Hey yeah, that's a good idea too, thanks. In that case, the only reason they might, is if, should Yuan still be traded with China by other countries; then to avoid a flood of money into the market dropping china's exchange rate (Respect: as Australia trade relationships would improve if other countries saw a cessation of trade with us under good terms without potential for negative impact in a removal of their currency from our basket in 1 fell swoop... where malice/problems aren't involved and good terms, then a responsible handling of a large reserve base would probably be appreciated), and/or as a value add to the general holdings (diversity of the basket of currencies), Yes. but as you pointed out, not for the actual utility of performing trade, so managing its balance would problibly also become simpler. I.E: they hold gold, but I don't think they exchange gold for anything anywhere directly... well. at least not to my knowledge. Yeah so the airport currency exchange kiosks need to be bought into the loop here or something because the physical cash trade for travelers there is ridiculous.
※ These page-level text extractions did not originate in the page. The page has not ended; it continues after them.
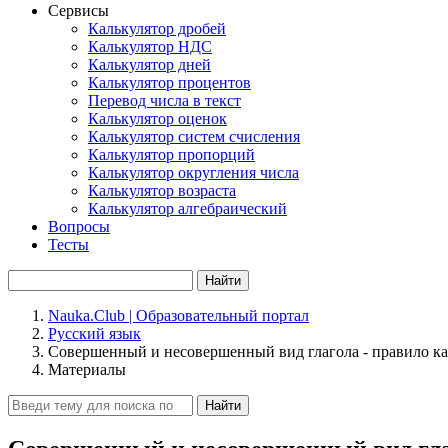
Сервисы
Калькулятор дробей
Калькулятор НДС
Калькулятор дней
Калькулятор процентов
Перевод числа в текст
Калькулятор оценок
Калькулятор систем счисления
Калькулятор пропорций
Калькулятор округления числа
Калькулятор возраста
Калькулятор алгебраический
Вопросы
Тесты
Найти
Nauka.Club | Образовательный портал
Русский язык
Совершенный и несовершенный вид глагола - правило ка
Материалы
Найти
Spreads man, spreads aka "how can I maximise profit when I don't charge a commission"? Punters at airports are a captive market, whether it's FX exchange or a few beers.
Bibi is not happy either. Has decided to annex the West Bank to punish the Palestinians for the ICC decision . Yep, a true war crim.
not surprisingly Biden does not acknowledge this.l..cause he needs to sell more weapons to Bibi….Zelenskyy only can do ‘IOU’ to Biden…pay you later, bro….
Countries that are not members of the International Criminal Court (ICC) include: United States China India Russia Israel Saudi Arabia Iran Iraq Turkey Egypt Qatar Lebanon Sudan (which had notified the intent to withdraw after the ICC indicted former President Omar al-Bashir) Syria This list includes major global powers and influential regional states which have either not signed or not ratified the Rome Statute of the International Criminal Court. The reasons for non-membership vary from concerns about sovereignty, national security, to the perception of the ICC as biased or politically motivated, particularly against certain nations or leaders.
“So many people think that Trump's win means we’re ‘saved’ and that he’s going to rev up the economy and start paying down the national debt. But the reality is that he’s not a sound-money proponent,” Colombo told Kitco News. “His M.O. is to put pressure on the Fed to hold interest rates at ultra-low levels to juice asset prices and create a boom on his watch, as well as ramp up spending to make the economy appear to be booming.” TRUMP wouldnt do this.....
TRUMP's hired MUSK for DOGE, right...? MUSK will shed spending by 80%...just like X, and (cause US fed has no stock values) everything will look good on paper and no stakeholders to explain the spending cuts... all good for TRUMP.